=== Section Start ===

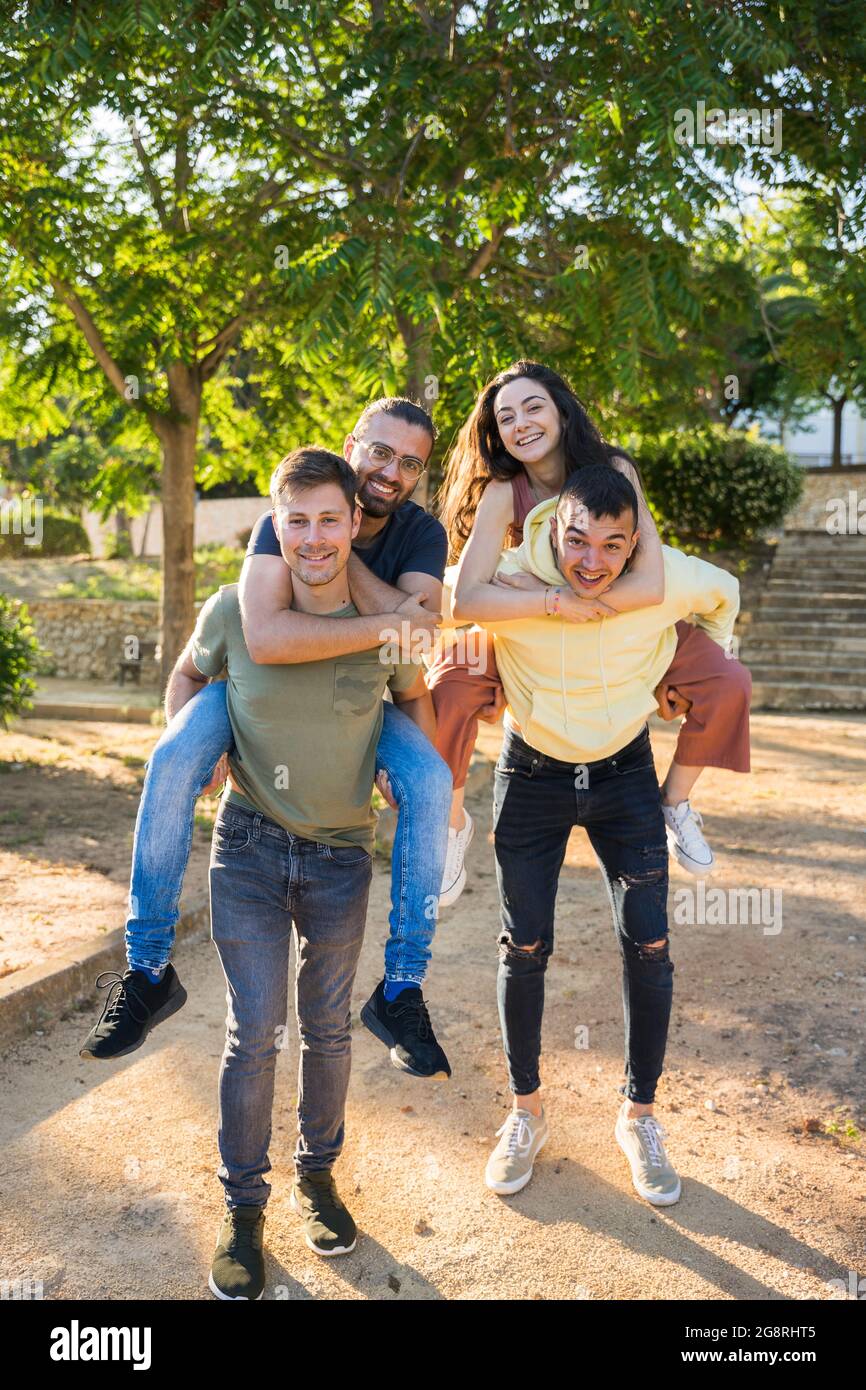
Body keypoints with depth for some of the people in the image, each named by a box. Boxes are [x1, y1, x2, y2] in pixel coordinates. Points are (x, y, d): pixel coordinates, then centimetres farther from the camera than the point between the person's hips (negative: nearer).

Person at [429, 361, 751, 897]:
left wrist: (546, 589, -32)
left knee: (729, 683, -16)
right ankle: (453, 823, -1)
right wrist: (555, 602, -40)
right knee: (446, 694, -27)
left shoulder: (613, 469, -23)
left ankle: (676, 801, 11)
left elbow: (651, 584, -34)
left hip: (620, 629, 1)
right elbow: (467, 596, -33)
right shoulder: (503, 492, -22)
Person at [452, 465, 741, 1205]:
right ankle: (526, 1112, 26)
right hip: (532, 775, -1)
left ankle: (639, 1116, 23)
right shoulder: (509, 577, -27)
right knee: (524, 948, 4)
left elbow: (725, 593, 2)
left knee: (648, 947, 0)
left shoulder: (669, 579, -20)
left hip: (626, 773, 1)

=== Section End ===

■ GOAL OF THE EXERCISE ■
Print the whole listing above exactly, and keep every picture out of the copy.

■ SOLUTION TO THE PROBLEM ■
Body keypoints with depth for some of the people in the image, each named by a box. Boxes are [x1, y1, x2, y2] in pixel coordinates. Points are (x, y, d): pixel coordinates, then centimetres farther from the camera than the point between the person's hips (negative: nearer).

Person at [429, 361, 751, 897]:
left wrist: (546, 589, -32)
left knee: (729, 683, -16)
right ankle: (453, 823, -1)
right wrist: (555, 602, -40)
right knee: (446, 694, -27)
left shoulder: (613, 469, -23)
left ankle: (676, 801, 11)
left elbow: (651, 584, -34)
left hip: (620, 629, 1)
right elbow: (467, 596, -33)
right shoulder: (503, 492, -22)
Person at [452, 465, 741, 1205]:
right ankle: (526, 1112, 26)
right hip: (532, 775, -1)
left ankle: (639, 1116, 23)
right shoulder: (509, 577, -27)
right knee: (524, 948, 4)
left elbow: (725, 593, 2)
left knee: (648, 947, 0)
left shoulder: (669, 579, -20)
left hip: (626, 773, 1)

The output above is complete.